NOTE: Some UI elements in the Dataset Management Experience have been updated since 12/7
This article will show you how to transform addresses into latitude/longitude coordinates using an on-prem ESRI geocoder. If you haven’t read the article about transforming and validating data here, it will help give the background required for this article.
Many customers have ESRI ArcGis geocode servers that they run and allow different departments to access in order to geocode addresses. These geocoding servers are generally built by the customer’s GIS department and are often more accurate, complete and/or up to date than general geocoders offered by Google and MapQuest.
Start by uploading or importing a dataset from a URL.
Click the “Add Column” button on the left sidebar. Type a column name, select a source column and column type, and then hit Add Column.
You can then click on Done at the bottom right to go back to the data preview page.
Scroll all the way to the right side of your dataset, and you’ll see your new column, which has no data in it yet. Click the column options button and select “Data Transforms” from the drop-down.
The data transform screen will initially show a text editor, where the current expression is just a null value.
We can use the “geocode_esri” function to do the geocoding. It takes a street address, city, state, zip, and an ESRI ArcRest server URL. It optionally takes a final argument which is a rate limit in requests per minute. The default rate limit is 30 requests per minute (where each request has 100 addresses, meaning 3000 addresses get geocoded per minute, by default). If you want the process to go faster, and your geocode server can keep up, you may raise this limit.
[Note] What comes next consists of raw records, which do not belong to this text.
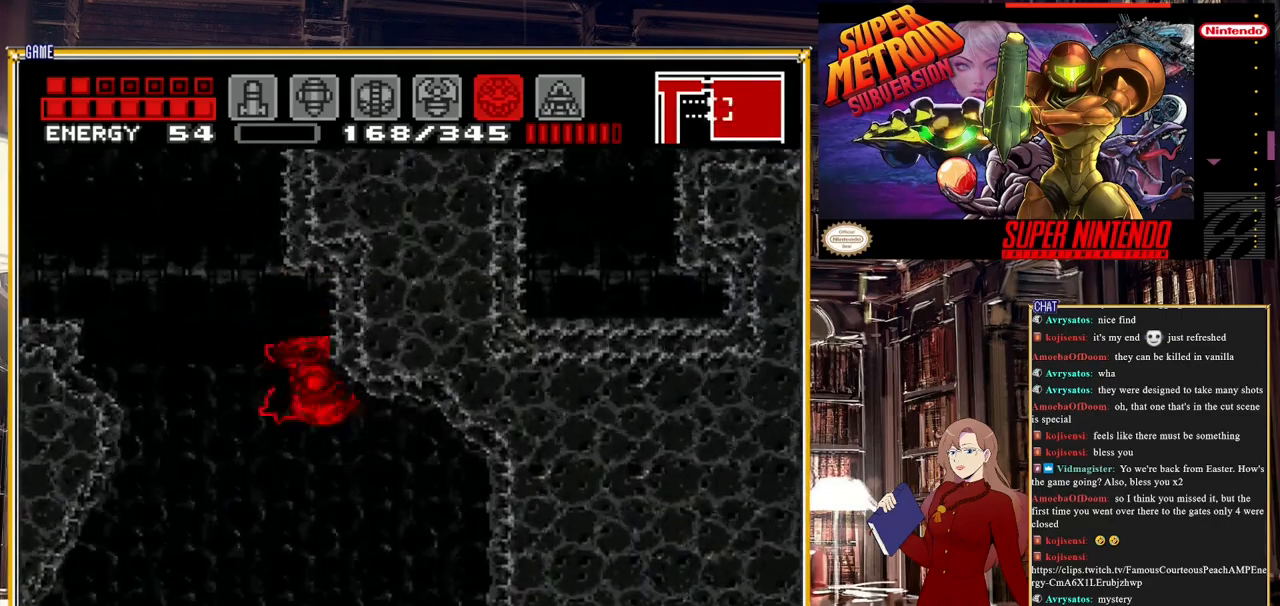
{"buttons": ["DPAD_RIGHT"], "events": [[33, "DPAD_RIGHT", "up"], [450, "DPAD_RIGHT", "down"]]}
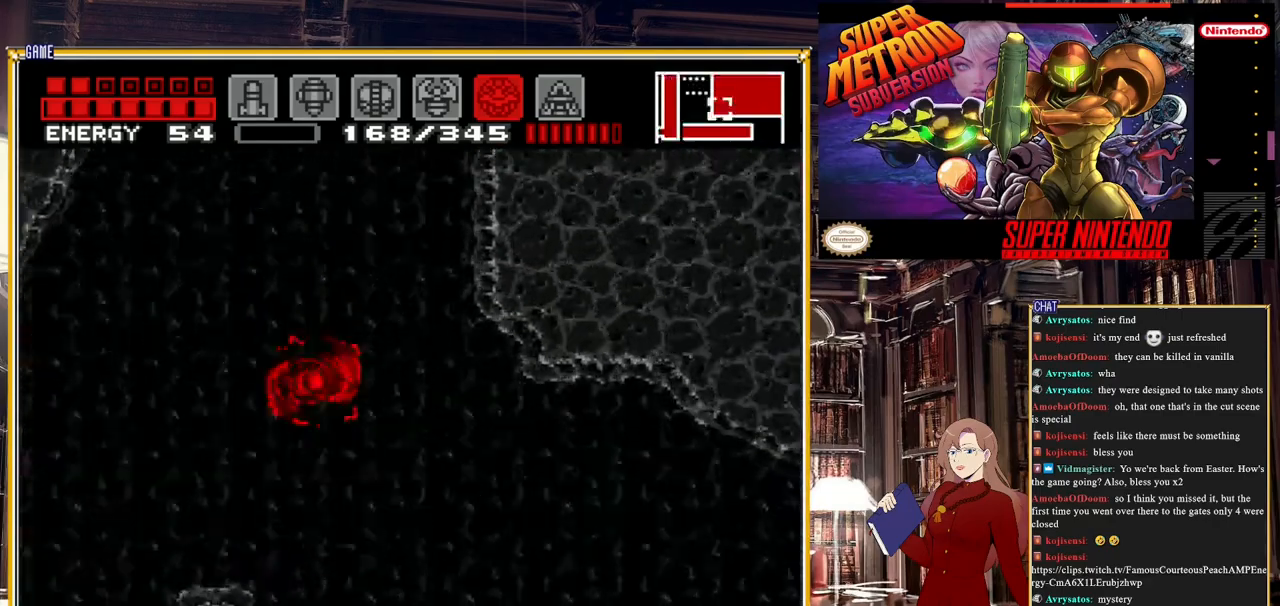
{"buttons": ["DPAD_RIGHT"], "events": [[100, "A", "down"], [283, "A", "up"]]}
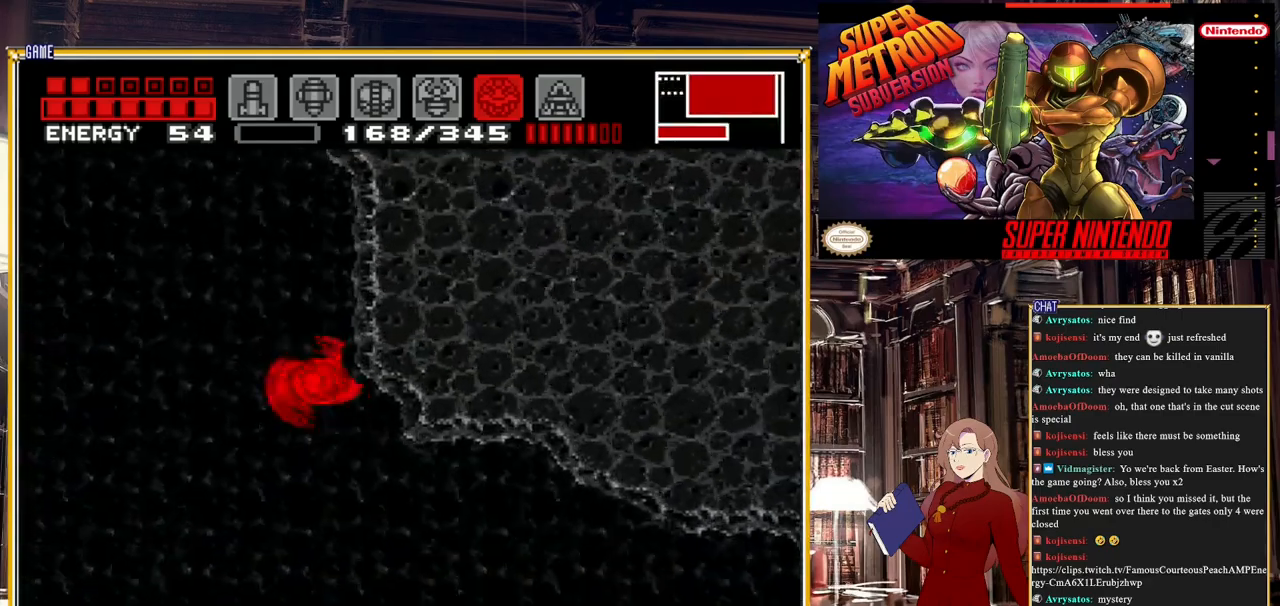
{"buttons": ["DPAD_RIGHT"], "events": []}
Conversely, if you find your geocode server cannot keep up with the request rate, consider lowering this number.
The following image shows the function being used against New York’s geocode server:
The source dataset has the `house` column and `street_name` in separate columns, so we concatenate them into a single string with a space in the middle to pass to the “geocode_esri” function as a single string.
When you click run, you will see results start to come in.
If the ESRI server fails to geocode an address, it will be returned as an error and highlighted in red.